I was in some absorbing conversations at the FIMA Conference in Boston last week. There was much concern about the cost of Data Management for compliance.

There’s an alphabet soup of regulations – AIFMD, BCSB239, CCAR, CCEL, Dodd-Frank, … MIFID II, … Solvency II … Some have unique data gathering and reporting requirements, some overlap. The cost of compliance increases year by year. Data Governance gets more complicated as the regulation of data and data-related activities expands.

The problem gets worse as regulators become more sophisticated, wanting to understand the data environment more deeply and even comparing results across compliance programs. The cost is two-fold (at least). There’s the cost of governance and compliance, and there’s the opportunity cost of activities not undertaken because compliance activities have consumed the resources.

One view, which perhaps reflects current received wisdom, is that compliance is compulsory – so that you can manage the efficiency of the program, but you have to get the job done.

One suggested response was a risk-based approach to compliance cost management. Set a budget for compliance, and use that to govern activities. A related idea was the notion of greasing the squeaky wheel – focus compliance efforts on the regulator making the most noise. It’s a thought with a lot going for it but with some “gotchas.” There are five primary considerations: cost of penalties, damage to reputation (which can affect stock price), loss of revenue, cost of remediation, and possible cost of conforming to consent agreements. If you can quantify the risks, and have a good idea of the probability of regulators detecting a compliance breach, then you can put a value on the risk.

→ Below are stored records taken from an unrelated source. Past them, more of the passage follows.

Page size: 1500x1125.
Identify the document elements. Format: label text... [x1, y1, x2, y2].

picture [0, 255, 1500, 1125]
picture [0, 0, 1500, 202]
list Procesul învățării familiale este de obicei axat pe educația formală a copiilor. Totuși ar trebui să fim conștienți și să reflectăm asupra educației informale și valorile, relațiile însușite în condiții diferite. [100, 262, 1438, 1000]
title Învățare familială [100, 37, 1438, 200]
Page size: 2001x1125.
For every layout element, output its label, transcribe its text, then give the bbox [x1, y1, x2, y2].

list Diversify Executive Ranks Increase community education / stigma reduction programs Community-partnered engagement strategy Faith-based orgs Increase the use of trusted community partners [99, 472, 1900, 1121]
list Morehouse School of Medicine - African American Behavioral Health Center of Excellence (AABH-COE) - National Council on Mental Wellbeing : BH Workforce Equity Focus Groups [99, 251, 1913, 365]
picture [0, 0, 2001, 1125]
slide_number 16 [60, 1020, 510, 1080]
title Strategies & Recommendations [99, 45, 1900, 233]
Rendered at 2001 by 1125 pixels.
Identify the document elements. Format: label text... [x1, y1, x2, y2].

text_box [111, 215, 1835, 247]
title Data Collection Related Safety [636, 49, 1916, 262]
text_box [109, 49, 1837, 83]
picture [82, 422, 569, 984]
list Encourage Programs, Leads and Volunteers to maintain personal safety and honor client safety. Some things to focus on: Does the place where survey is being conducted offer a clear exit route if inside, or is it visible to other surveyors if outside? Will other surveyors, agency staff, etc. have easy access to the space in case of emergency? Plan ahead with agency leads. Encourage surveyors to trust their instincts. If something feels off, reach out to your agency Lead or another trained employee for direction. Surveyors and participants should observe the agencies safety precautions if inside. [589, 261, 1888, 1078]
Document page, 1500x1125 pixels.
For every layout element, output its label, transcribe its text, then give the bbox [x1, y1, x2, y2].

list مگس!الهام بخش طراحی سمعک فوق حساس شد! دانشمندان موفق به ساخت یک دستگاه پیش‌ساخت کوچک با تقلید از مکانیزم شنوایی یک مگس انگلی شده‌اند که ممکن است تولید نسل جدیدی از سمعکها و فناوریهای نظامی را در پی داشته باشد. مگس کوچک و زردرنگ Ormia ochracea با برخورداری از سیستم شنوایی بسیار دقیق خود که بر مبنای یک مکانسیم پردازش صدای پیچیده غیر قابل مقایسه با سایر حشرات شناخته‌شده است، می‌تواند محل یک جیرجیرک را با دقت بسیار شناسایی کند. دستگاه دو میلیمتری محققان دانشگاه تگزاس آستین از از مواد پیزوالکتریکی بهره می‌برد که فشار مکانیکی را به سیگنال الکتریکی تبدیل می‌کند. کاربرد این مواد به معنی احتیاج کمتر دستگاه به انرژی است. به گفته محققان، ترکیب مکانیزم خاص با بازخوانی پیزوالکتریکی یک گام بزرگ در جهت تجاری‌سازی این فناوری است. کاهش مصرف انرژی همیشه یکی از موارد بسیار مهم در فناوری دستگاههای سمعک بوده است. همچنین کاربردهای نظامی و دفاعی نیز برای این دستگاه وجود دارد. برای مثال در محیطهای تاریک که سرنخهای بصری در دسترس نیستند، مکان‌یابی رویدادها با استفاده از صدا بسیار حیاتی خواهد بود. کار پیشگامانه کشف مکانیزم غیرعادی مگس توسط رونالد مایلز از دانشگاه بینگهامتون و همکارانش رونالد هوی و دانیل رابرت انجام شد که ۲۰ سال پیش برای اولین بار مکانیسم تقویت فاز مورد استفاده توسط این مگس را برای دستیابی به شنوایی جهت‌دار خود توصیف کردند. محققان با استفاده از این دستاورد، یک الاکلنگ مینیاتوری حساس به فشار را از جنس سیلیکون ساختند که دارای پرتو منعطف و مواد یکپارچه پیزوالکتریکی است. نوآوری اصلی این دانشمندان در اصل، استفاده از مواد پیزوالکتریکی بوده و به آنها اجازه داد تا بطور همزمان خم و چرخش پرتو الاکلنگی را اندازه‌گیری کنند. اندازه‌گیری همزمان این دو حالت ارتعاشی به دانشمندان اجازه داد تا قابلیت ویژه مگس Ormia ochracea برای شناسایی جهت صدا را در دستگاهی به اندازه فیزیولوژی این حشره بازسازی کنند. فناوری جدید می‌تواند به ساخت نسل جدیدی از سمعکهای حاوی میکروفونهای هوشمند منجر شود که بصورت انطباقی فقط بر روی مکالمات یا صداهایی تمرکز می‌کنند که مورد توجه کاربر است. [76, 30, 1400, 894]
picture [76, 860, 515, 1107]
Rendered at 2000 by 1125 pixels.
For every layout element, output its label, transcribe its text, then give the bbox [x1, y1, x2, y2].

The other reaction was associated with some discussion of the evolving role of the CDO. The idea was that third generation of CDO’s is arriving. I think I buy that idea. Generation 1 were “defenders” — regulating the data estate for compliance. Generation 2 are the “supporters” managing the data estate to support the business largely “as is”. Generation 3 are the “transformers” exploiting the data estate to create the digital business.

How do the two themes connect? It’s about attitudes. Generation 1 CDOs tend to the “Compliance is compulsory” point of view. Generation 2 CDOs seem more interested in the “risk-base” approach, or at least doing just enough to skate by. Generation 3 CDO’s are different though. Managing the data estate for compliance is not the focus. Knowing what data is available, how it moves and how it changes is the foundational data intelligence underpinning transformation.

Compliance is almost a by-product. The way data supports business processes should imply compliance organically and build value for the business (yes, I am an optimist). They are looking for new ways to make the magic happen. One promising approach might be the combination of policy management and machine learning to detect and resolve problematic data events.

One thing is common to all the approaches to compliance. None of them work without a mastery of Data Intelligence – knowledge of the data inventory and its connection to business policies and processes, the way data moves and is transformed, the way data items are connected, and all the other information that allows the best use of data. It always comes back to that.